E per quanto riguarda il concetto di maltrattamento quale ‘comportamento insopportabile con le caratteristiche etologiche degli animali’ come recita l’art 544 ter c.p sulla falsariga di quanto già rilevato dalla Cassazione (Cass. Pen. Sez. III n. 5979/2012) per cui la nozione di “insopportabilità” deve “arrivare a ricomprendere nel proprio perimetro anche quelle condotte che […] siano insopportabili nel senso di una evidente e conclamata incompatibilità delle stesse con il ‘comportamento animale’ della specie di riferimento come ricostruito dalle scienze naturali, in tal senso dovendo infatti intendersi il concetto di caratteristiche etologiche impiegato dalla norma”, lungi dal limitarci a considerare soltanto percosse fisiche e ferimenti, il Tribunale di Brescia accoglie la tesi della Procura riferita ad un maltrattamento quale ‘privazione dei 2639 cani di razza beagle detenuti nell’allevamento dei loro pattern comportamentali (ovvero di tutte le attività vitali ed insopprimibili di ogni specie), in quanto detenuti in un ambiente inadeguato ad esprimere i comportamenti etologici propri della loro specie, attraverso una serie di eto-anomalie riscontrate (quali ad es. il c.d. freezing, paura, ansia, stereotipie, comportamenti ridiretti), manifestavano uno stato di stress cronico (c.d. distress)’.

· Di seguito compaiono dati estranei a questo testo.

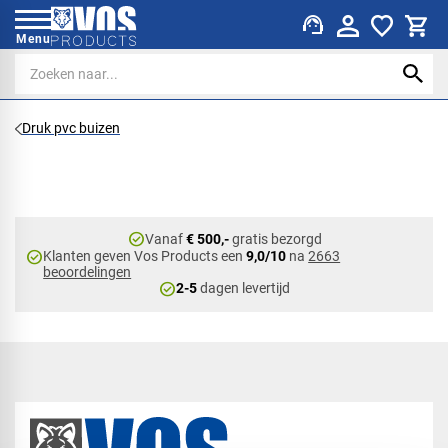
support_agent
Menu
Druk pvc buizen
check_circle
Vanaf
€ 500,-
gratis bezorgd
check_circle
Klanten geven Vos Products een
9,0/10
na
2663
beoordelingen
check_circle
2-5
dagen levertijd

Maltrattamento inteso quale mera deprivazione dell’etologia di un animale, anche se allevato per fini commerciali che ne prevedono la morte, un principio rivoluzionario per la storia dei diritti degli animali, che potrà essere applicato a tante altre strutture che ancora oggi credono (erroneamente) di allevare, utilizzare o commercializzare ‘res’ e non soggetti.